%%

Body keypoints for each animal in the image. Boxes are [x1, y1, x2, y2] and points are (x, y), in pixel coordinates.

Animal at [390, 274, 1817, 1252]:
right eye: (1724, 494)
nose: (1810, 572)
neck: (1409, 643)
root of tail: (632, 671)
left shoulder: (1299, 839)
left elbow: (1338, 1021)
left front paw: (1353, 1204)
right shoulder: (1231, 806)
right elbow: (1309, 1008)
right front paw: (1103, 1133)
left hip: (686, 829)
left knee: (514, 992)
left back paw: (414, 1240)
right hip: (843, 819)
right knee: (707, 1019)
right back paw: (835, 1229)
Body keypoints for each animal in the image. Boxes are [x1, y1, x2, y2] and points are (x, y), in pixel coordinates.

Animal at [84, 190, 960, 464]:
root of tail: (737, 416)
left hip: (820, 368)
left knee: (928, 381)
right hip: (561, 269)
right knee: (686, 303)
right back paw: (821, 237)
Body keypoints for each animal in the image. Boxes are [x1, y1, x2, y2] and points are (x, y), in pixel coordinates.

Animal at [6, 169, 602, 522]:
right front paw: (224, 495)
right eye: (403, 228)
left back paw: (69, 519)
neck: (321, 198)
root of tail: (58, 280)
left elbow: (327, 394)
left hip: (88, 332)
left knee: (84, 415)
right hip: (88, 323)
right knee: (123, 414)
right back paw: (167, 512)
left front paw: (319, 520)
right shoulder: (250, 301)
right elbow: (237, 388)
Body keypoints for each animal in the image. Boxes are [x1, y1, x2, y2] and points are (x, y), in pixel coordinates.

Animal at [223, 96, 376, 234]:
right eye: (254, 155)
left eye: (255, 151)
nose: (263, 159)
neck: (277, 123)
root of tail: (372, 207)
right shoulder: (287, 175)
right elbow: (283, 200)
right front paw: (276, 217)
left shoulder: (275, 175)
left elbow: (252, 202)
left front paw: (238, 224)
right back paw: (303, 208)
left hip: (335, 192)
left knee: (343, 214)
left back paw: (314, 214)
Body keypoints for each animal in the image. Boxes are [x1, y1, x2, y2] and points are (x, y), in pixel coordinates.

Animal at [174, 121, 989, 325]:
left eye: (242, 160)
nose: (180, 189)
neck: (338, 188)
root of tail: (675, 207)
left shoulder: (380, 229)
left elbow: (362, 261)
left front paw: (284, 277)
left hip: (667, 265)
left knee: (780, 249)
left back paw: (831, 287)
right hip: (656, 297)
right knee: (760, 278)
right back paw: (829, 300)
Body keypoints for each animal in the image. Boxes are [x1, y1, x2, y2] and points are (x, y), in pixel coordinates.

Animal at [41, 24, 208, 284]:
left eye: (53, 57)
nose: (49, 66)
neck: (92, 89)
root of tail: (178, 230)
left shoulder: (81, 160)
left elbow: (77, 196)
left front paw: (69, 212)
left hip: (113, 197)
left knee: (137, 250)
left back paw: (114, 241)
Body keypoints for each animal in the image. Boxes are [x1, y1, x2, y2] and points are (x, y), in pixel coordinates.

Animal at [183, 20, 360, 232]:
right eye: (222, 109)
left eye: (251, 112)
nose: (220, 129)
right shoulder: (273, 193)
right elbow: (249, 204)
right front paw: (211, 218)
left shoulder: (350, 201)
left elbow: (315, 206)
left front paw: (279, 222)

%%

Each line with the word "tail" in the records above belongs in the result; copy all of them.

### Output below:
root of tail: (632, 671)
root of tail: (737, 416)
root of tail: (58, 280)
root of tail: (372, 207)
root of tail: (675, 207)
root of tail: (178, 230)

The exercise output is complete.